Find how many lines in the listing below include the word "goto". Give that number only.

[[ Listed entries, beginning ]]

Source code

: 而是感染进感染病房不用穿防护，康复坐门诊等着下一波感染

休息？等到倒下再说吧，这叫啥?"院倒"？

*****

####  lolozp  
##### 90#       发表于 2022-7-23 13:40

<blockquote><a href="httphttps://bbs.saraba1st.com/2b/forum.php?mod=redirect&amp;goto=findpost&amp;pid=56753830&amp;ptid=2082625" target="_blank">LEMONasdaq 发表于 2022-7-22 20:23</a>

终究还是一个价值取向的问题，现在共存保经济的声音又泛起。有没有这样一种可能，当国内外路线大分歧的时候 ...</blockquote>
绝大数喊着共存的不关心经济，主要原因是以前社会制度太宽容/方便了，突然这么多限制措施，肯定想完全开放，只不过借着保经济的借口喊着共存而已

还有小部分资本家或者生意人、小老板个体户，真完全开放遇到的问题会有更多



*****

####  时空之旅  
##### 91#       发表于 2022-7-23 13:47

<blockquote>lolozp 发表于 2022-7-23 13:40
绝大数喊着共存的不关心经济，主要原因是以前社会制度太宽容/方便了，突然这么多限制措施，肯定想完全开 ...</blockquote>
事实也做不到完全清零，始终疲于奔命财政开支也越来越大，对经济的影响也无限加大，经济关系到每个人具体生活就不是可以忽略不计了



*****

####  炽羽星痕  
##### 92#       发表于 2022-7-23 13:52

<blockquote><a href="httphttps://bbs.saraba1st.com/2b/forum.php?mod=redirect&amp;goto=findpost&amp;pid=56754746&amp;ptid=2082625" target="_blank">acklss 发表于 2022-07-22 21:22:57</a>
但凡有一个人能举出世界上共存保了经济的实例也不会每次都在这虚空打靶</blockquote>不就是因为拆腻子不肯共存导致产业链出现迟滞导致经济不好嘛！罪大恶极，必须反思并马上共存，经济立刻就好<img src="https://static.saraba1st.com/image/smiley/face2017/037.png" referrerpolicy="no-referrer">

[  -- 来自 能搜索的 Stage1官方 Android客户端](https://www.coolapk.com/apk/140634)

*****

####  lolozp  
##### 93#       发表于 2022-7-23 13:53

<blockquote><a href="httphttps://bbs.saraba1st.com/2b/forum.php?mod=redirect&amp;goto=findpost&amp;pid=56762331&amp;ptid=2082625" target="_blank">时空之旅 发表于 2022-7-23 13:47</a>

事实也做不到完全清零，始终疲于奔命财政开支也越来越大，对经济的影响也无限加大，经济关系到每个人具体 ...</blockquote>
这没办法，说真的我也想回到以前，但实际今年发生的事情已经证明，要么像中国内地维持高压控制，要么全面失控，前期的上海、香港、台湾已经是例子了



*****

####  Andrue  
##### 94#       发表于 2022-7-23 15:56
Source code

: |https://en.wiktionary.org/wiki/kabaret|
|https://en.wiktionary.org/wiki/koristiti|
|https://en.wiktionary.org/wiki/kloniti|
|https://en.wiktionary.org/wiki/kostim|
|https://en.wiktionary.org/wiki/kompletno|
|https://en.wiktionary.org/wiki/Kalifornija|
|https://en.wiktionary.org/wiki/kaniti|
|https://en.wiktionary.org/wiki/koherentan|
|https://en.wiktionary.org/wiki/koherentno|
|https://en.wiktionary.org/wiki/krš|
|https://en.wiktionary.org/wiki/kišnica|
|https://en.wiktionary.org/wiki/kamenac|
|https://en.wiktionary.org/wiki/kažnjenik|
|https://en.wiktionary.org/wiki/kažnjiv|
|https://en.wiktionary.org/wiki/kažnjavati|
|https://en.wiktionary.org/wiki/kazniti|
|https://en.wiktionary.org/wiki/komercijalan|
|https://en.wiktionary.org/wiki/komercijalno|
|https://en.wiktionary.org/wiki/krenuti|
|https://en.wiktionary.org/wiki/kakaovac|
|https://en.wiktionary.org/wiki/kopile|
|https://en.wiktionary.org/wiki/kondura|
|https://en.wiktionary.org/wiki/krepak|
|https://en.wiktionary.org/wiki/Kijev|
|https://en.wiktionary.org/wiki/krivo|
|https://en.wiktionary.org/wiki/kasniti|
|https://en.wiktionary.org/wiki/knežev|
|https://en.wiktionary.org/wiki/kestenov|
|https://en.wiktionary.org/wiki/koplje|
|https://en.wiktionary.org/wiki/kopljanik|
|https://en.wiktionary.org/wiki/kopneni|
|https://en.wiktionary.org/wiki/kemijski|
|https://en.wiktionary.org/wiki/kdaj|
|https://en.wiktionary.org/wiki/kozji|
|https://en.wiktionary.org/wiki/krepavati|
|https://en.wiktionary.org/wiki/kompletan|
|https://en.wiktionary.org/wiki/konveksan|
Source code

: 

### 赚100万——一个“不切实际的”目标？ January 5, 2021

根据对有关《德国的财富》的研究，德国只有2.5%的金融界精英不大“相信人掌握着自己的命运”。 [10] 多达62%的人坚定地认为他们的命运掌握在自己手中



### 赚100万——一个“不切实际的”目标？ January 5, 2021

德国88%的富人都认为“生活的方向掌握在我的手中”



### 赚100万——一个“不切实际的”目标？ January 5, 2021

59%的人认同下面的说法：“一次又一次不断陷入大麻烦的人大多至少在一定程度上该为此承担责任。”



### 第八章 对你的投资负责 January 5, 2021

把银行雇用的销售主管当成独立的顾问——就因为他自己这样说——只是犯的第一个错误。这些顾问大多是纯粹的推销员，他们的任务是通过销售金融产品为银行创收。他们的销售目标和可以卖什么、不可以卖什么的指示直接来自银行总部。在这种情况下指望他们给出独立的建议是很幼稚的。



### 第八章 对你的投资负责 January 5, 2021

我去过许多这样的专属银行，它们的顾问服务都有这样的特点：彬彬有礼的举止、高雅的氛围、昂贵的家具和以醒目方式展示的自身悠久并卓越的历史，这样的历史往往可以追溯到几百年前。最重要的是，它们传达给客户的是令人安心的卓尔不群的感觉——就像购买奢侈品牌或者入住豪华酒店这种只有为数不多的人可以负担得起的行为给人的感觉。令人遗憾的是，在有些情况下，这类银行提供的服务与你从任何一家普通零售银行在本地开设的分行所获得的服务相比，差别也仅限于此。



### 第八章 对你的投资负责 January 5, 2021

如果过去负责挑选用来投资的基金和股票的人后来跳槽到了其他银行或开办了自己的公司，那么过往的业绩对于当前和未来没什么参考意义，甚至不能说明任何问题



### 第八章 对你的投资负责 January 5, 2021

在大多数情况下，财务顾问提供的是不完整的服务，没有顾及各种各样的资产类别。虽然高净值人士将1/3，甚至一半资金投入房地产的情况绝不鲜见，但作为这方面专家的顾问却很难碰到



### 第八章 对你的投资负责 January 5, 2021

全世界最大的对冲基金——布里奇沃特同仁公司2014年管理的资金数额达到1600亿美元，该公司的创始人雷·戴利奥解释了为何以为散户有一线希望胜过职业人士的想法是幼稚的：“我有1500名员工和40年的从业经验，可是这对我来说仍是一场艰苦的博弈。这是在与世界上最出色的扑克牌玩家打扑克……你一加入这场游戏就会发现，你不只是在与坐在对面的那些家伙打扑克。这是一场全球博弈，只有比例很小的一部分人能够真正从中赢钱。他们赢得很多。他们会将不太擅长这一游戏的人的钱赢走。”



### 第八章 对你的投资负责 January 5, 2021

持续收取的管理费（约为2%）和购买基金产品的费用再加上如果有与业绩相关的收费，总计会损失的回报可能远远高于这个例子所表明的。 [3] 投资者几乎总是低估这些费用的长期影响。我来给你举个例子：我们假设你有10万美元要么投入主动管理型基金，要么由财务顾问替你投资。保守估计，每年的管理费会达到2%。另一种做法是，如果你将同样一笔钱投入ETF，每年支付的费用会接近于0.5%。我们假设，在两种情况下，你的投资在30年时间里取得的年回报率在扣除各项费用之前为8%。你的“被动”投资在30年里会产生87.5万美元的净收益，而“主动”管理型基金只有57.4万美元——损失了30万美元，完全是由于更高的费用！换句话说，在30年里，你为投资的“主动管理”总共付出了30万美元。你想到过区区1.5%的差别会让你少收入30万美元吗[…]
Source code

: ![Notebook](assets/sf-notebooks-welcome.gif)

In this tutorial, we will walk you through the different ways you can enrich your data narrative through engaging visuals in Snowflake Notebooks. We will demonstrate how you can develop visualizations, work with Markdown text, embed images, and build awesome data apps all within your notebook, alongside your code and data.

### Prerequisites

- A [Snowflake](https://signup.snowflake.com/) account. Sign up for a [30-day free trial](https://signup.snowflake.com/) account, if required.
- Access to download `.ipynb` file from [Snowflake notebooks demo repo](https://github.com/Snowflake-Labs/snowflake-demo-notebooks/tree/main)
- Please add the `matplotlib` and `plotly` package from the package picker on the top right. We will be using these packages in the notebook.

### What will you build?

[[ Listed entries, end ]]

- Expected output:
3